# 125 duboisis maswa tank



## mmd (Aug 26, 2007)

established tank, 17 duboisi added 4/20 and growing fast


----------



## mmd (Aug 26, 2007)




----------



## 24Tropheus (Jun 21, 2006)

Not for the purests I guess but it does look stunning.

Thanks for sharing. Good photo skills too. :thumb:


----------



## mmd (Aug 26, 2007)

my pics of fish seem to come out better by taking them with the lights off and using a flash. i only used a fuji f31d


----------



## Xenomorph (Aug 6, 2007)

24Tropheus said:


> Not for the purests I guess but it does look stunning.
> 
> Thanks for sharing.

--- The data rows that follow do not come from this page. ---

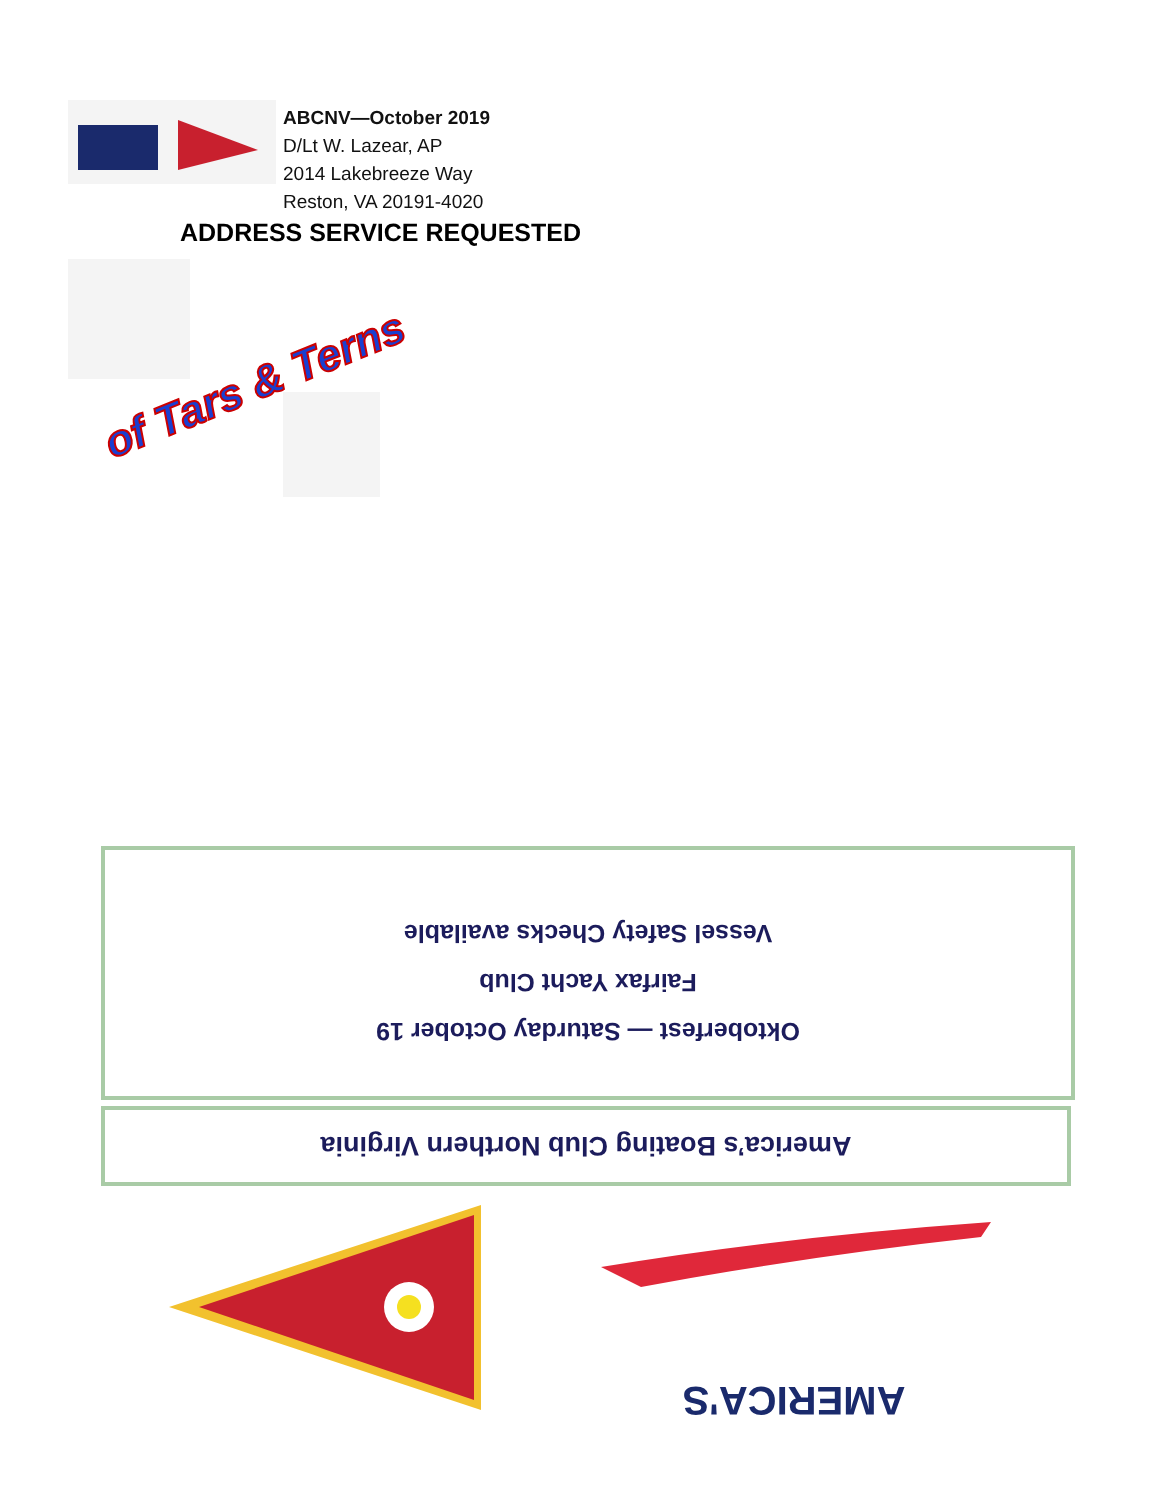ABCNV—October 2019
D/Lt W. Lazear, AP
2014 Lakebreeze Way
Reston, VA 20191-4020
ADDRESS SERVICE REQUESTED
of Tars & Terns
Oktoberfest — Saturday October 19
Fairfax Yacht Club
Vessel Safety Checks available
America’s Boating Club Northern Virginia
AMERICA'S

Good photo skills too. :thumb:


Great looking fish, but yes, not my cup of tea when it comes to mixing them up. :thumb:


----------



## flashg (Oct 5, 2007)

Nice tank dude... :thumb: But I am with the other guys on mixing lakes especially tropheus. :wink: That does not mean it is wrong though and for a mixed tank this one is spectacular!!! 8)


----------



## mmd (Aug 26, 2007)

Well it is a work in progress.
I also have a 29 (soon to be a 30) grow out tank with 16 Acei and 20 Labeotropheus Trewavasae.
As all my fish grow, I most likely will make the 30 an afra and rainbow tank, and keep the 125 as the duboisi/acei tank....still a mixing of the lakes, but with 2 species that should not interfere with one another.............
-
I have learned that when I plan my tanks for the future, by the time the future comes things have changed.........So i have 2 tanks and enough fish (when they mature) to fill 3 large tanks, so I can mix and match and sell what ever fish I like the least at that time
-
Thank you for your comments


----------



## mmd (Aug 26, 2007)

upate:
these guys are growing fast on frequent nls feedings.
I removed the red rainbows.
I now have the 17 duboisi at about 1.75 inches and 16 1.5 inch Acei that I had been raising since i stripped them, alsoi inthe tank are 3 rqainbows 1.4 afra's and 2 clown loaches.
-
As the fish mature i will keep the 17 duboisi, the 16 Acei and 2 clown loaches in the tank.
I will also eventually add 12 moops (im p/u 12 fry on fathewrs day butr they will be on 1/2 inch and be in a grow out tank).
-
although not a tank for the purists, i believe the future set up will be a much better fit


----------



## mmd (Aug 26, 2007)

also i have only had my duboisi a month which is an extremely short amount of time, and duboisi are the more hardy trophs and i by no means proclaim to be an expert, but i have been feeding them a i would any other fish, primarily 1 mm nls, and feed them as much as they eat in about a minute several times a day w/o any bloat , and they have put on atleast 1/2 inch if not more


----------